KANALBERITA.COM – Pemerintah Indonesia melalui pembentukan Dewan Energi Nasional (DEN) menargetkan percepatan pencapaian swasembada energi nasional. Langkah ini juga mencakup dukungan terhadap program kelistrikan dan transisi energi yang sedang berjalan.
Pengelolaan sektor energi di Indonesia menghadapi tantangan kompleks, mulai dari peningkatan produksi minyak, pengembangan energi baru dan terbarukan, hingga peralihan ke sumber energi alternatif. Indonesia memiliki potensi besar dalam pengembangan energi surya, mengingat posisinya di garis khatulistiwa, yang menjadi salah satu fokus utama perumusan kebijakan energi di masa depan.
Pemerintah juga mendorong perubahan pola konsumsi energi ke arah sumber energi alternatif seperti biofuel dan biosolar.

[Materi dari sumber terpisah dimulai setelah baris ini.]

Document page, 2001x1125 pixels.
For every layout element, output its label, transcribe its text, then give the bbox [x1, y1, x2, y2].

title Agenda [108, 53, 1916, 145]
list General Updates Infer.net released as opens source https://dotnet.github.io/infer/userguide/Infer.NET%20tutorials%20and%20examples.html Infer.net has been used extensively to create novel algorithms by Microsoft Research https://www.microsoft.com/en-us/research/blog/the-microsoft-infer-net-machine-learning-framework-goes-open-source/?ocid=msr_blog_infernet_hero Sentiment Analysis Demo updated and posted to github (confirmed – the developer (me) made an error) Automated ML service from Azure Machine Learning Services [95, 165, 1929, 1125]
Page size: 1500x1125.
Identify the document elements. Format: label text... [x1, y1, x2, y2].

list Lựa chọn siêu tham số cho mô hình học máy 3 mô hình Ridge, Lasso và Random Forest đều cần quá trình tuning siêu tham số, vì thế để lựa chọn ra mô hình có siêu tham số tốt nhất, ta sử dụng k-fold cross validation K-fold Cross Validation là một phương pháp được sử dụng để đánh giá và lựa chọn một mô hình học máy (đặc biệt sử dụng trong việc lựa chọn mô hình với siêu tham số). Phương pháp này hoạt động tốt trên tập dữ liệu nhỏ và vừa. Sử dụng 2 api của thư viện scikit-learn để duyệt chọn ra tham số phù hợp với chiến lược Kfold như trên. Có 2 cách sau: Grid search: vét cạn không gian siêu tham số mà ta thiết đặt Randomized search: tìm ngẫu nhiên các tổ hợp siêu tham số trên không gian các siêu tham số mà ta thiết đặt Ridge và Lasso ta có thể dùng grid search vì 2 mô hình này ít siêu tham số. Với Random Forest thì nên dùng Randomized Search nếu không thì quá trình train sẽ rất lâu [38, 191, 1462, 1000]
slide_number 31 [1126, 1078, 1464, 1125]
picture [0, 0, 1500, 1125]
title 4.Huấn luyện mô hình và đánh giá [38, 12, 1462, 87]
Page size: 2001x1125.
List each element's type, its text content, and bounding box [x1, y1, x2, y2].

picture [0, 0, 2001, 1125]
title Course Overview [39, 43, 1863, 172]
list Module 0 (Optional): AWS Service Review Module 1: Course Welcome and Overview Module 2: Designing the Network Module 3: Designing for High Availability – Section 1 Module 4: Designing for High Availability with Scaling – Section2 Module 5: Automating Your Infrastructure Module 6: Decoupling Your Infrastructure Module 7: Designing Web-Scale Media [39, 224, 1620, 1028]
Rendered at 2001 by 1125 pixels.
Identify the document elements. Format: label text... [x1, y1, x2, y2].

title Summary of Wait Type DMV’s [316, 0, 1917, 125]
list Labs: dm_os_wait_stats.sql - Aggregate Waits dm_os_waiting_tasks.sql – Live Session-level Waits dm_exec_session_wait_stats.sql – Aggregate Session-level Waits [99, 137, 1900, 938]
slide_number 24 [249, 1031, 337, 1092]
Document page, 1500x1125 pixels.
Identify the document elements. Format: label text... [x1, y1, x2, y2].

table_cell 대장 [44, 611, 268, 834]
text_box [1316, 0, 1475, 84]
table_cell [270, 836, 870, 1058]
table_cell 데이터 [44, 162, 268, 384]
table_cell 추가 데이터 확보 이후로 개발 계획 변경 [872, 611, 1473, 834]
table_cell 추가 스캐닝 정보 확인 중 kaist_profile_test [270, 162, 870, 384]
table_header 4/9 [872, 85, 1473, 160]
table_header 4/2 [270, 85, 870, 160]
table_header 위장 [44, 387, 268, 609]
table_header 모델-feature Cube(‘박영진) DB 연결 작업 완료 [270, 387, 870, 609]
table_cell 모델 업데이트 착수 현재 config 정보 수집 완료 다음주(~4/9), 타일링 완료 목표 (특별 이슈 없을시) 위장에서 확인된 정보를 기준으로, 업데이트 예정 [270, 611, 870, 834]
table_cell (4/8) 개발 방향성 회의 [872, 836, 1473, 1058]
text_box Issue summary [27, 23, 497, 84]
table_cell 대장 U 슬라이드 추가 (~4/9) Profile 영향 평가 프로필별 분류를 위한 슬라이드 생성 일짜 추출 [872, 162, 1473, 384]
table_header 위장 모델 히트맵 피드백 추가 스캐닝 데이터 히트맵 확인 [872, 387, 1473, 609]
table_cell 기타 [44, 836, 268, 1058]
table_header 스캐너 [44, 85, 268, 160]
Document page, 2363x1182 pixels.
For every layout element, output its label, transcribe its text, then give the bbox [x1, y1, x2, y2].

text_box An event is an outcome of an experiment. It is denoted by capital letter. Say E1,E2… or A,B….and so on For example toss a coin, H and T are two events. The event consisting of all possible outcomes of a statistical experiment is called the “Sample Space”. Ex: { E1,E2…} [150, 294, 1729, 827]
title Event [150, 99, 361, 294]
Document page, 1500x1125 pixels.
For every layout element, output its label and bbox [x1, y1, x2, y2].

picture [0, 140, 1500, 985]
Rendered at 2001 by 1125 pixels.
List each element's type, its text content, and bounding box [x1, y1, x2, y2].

Program ini dinilai strategis mengingat sektor energi membutuhkan waktu panjang untuk menyeimbangkan antara kebutuhan energi nasional dan kapasitas produksi domestik.
Fokus Utama Dewan Energi Nasional
Presiden telah menetapkan sasaran khusus untuk DEN dalam jangka pendek, salah satunya adalah peningkatan lifting minyak nasional guna memperkuat ketahanan energi dalam negeri. “Bagaimana kita memikirkan energi baru terbarukan, bagaimana kemudian kita juga berpikir untuk beralih ke sumber-sumber energi yang lain,” kata Prasetyo, menegaskan fokus pada diversifikasi dan inovasi energi.
Pembentukan DEN diharapkan dapat mempercepat tercapainya berbagai target strategis di sektor energi, memastikan ketersediaan energi yang memadai dan berkelanjutan bagi pembangunan nasional.